More generally, what is the rationale for distinguishing the notion of pointer-interconvertibility from the notion of having the same address?
It is hard if not impossible to answer why certain decisions are made by the standard, but this is my take.
Logically, pointers points to objects, not addresses. Addresses are the value representations of pointers. The distinction is particularly important when reusing the space of an object containing const members
struct S {
const int i;
};
S s = {42};
auto ps = &s;
new (ps) S{420};
foo(ps->i); // UB, requires std::launder
That a pointer with the same value representation can be used as if it were the same pointer should be thought of as the special case instead of the other way round.
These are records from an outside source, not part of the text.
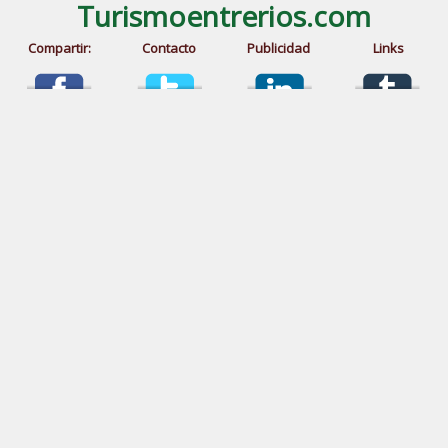
Turismoentrerios.com
Compartir:
Contacto
Publicidad
Links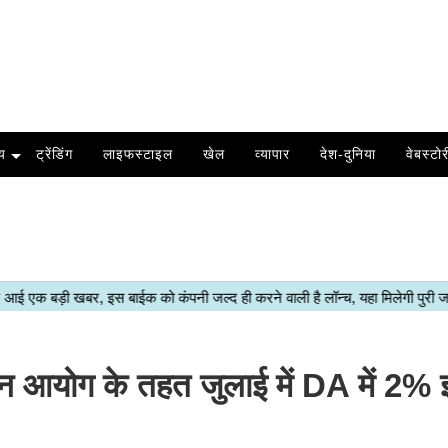
य
ट्रेंडिंग
लाइफस्टाइल
खेल
व्यापार
देश-दुनिया
वेबस्टोर
आयोग के तहत जुलाई में DA में 2% 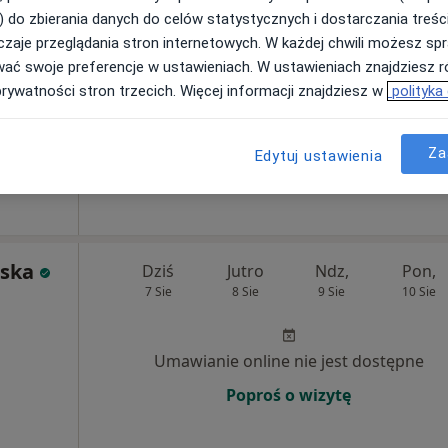
) do zbierania danych do celów statystycznych i dostarczania treśc
zaje przeglądania stron internetowych. W każdej chwili możesz spr
Umawianie online nie jest dostępne
wać swoje preferencje w ustawieniach. W ustawieniach znajdziesz ró
Poproś o wizytę
prywatności stron trzecich. Więcej informacji znajdziesz w
polityka
ital, Krosno
•
Mapa
Specjalistyczna Praktyka Lekarska lek Piotr Wajda. "wajdamed"
Za
Edytuj ustawienia
od 250 zł
wska
Dziś
Jutro
Ndz,
Pon,
7 Sie
8 Sie
9 Sie
10 Sie
Umawianie online nie jest dostępne
Poproś o wizytę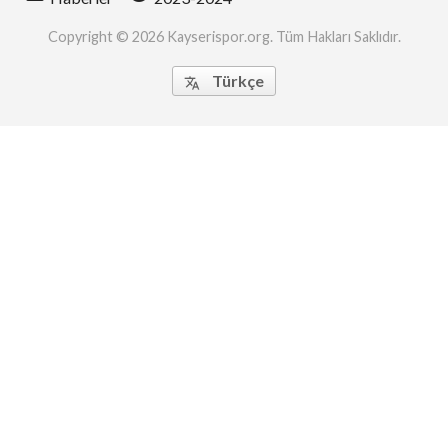
Copyright © 2026 Kayserispor.org. Tüm Hakları Saklıdır.
Türkçe
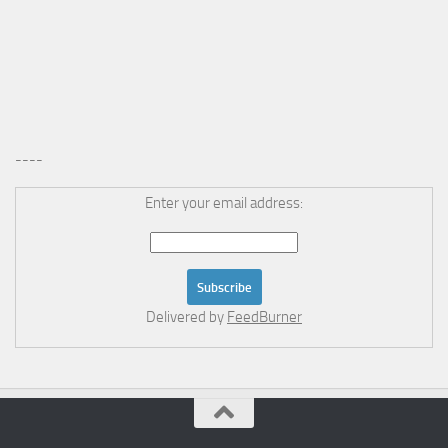
----
Enter your email address:
Delivered by
FeedBurner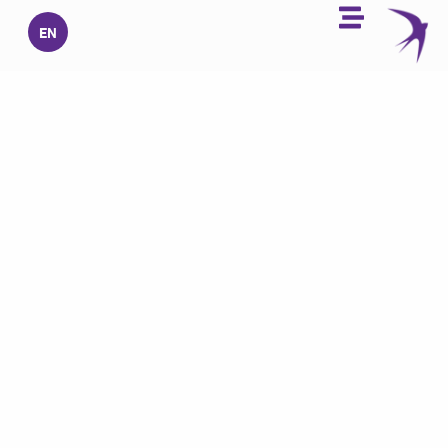
خطي
EN
لى
لمحتوى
Practically, the standard tries to place as little restriction as possible on implementations. Pointer-interconvertibility is the condition that pointers may be reinterpret_cast and yield the correct result. Seeing as how reinterpret_cast is meant to be compiled into nothing, it also means the pointers share the same value representation. Since that places more restrictions on implementations, the condition won't be given without compelling reasons.
Because the comittee wants to make clear that an array is a low level concept an not a first class object: you cannot return an array nor assign to it for example. Pointer-interconvertibility is meant to be a concept between objects of same level: only standard layout classes or unions.
The concept is seldom used in the whole draft: in [expr.static.cast] where it appears as a special case, in [class.mem] where a note says that for standard layout classes, pointers an object and its first subobject are interconvertible, in [class.union] where pointers to the union and its non static data members are also declared interconvertible and in [ptr.launder].
That last occurence separates 2 use cases: either pointers are interconvertible, or one element is an array. This is stated in a remark and not in a note like it is in [basic.compound], so it makes it more clear that pointer-interconvertibility willingly does not concern arrays.
Having read this section of Standard closely, I have the understanding that two objects are pointer-interconvertible, as the name suggests, if
They are “interconnected”, through their class definition (note that pointer interconvertible concept is defined for a class object and its first non-static data member).
They point to the same address. But, because their types are different, we need to “convert” their pointers' types, using reinterpret_cast operator.
For an array object, mentioned in the question, the array and its first element have no interconnectivity in terms of class definition and also we don’t need to convert their pointer types to be able to work with them. They just point to the same address.